━━━━━ Listed entries ━━━━━
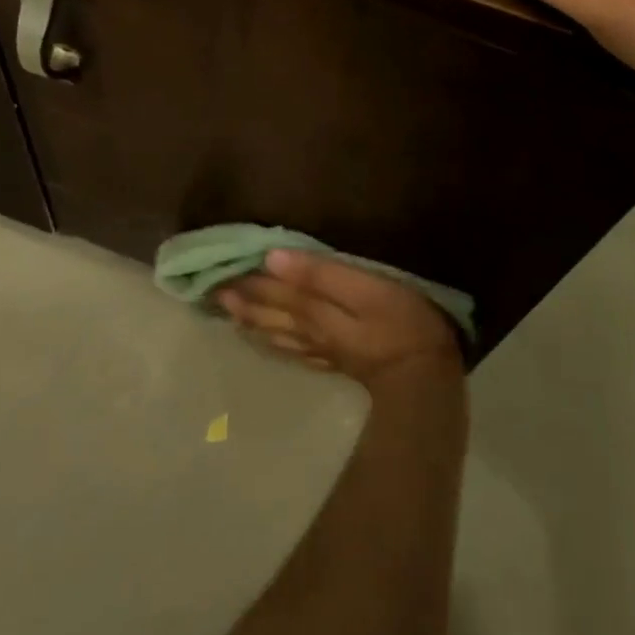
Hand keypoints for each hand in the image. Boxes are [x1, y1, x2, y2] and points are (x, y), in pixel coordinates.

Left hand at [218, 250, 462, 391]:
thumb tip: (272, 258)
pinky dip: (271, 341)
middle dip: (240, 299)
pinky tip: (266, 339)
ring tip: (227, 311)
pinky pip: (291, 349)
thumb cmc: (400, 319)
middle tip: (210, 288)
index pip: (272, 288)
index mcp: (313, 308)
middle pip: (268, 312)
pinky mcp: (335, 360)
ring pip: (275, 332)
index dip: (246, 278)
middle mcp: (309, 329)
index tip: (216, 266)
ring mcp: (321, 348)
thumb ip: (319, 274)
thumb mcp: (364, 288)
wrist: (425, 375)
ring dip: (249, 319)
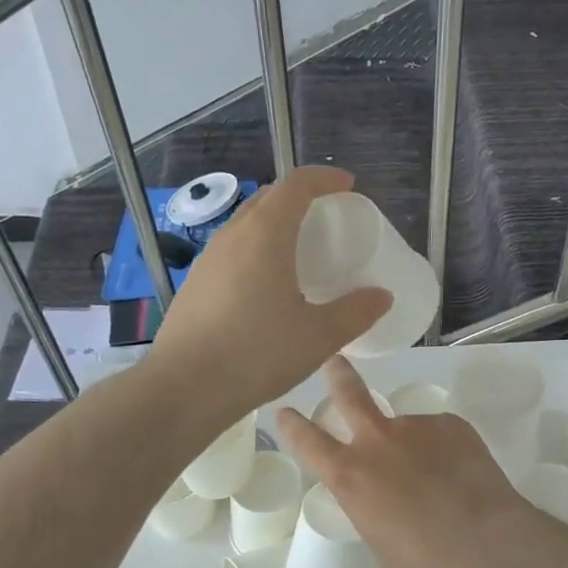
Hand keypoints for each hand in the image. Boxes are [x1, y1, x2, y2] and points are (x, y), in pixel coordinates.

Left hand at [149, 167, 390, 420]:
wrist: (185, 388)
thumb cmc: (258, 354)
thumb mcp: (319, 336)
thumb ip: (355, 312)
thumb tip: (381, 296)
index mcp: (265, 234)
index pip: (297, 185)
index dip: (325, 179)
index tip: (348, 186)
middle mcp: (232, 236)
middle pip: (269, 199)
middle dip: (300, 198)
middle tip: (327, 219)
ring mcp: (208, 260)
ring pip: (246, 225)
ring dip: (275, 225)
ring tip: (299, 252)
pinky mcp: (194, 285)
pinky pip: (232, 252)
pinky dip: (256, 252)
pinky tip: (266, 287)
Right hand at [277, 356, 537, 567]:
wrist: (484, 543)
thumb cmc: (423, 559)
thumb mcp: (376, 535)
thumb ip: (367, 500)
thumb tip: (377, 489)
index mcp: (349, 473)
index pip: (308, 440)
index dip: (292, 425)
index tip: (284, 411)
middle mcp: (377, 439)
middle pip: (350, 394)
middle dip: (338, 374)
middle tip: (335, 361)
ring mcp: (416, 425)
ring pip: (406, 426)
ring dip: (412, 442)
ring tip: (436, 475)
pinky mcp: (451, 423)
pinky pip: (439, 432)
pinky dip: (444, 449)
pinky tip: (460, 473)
━━━━━
━━━━━ Listed entries ━━━━━
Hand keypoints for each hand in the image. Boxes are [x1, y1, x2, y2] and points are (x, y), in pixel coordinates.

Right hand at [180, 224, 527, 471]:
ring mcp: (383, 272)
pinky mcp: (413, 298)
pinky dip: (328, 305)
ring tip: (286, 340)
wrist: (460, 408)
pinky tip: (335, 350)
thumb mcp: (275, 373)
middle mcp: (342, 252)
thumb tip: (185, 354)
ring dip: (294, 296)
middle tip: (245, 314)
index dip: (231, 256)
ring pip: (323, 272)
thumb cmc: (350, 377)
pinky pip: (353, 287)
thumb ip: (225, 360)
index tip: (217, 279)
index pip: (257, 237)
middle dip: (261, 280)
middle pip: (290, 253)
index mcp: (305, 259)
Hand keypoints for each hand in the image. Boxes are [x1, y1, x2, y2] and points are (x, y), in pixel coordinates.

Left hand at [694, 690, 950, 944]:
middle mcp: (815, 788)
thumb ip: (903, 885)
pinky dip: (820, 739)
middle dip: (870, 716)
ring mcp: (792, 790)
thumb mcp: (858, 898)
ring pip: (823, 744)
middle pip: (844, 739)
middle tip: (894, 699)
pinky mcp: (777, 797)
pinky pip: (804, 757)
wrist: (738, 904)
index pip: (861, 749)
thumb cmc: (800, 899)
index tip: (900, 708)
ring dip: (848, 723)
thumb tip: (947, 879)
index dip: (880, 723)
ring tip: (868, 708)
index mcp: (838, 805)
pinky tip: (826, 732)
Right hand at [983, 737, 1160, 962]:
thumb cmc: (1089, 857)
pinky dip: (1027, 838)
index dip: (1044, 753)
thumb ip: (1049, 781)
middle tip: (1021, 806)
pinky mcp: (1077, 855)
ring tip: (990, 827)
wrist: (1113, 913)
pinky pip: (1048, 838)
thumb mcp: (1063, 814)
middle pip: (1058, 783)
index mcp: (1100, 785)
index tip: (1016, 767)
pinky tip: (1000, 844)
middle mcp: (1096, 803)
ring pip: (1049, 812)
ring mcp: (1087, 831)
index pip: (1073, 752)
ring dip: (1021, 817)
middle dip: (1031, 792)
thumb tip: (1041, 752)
━━━━━
▶ _Activity_
The string "wrist" shows up in some lines of the listing. Copy each such line.

▶ _Result of the task_
wrist: (425, 375)
wrist: (185, 388)
wrist: (484, 543)
wrist: (460, 408)
wrist: (738, 904)
wrist: (1113, 913)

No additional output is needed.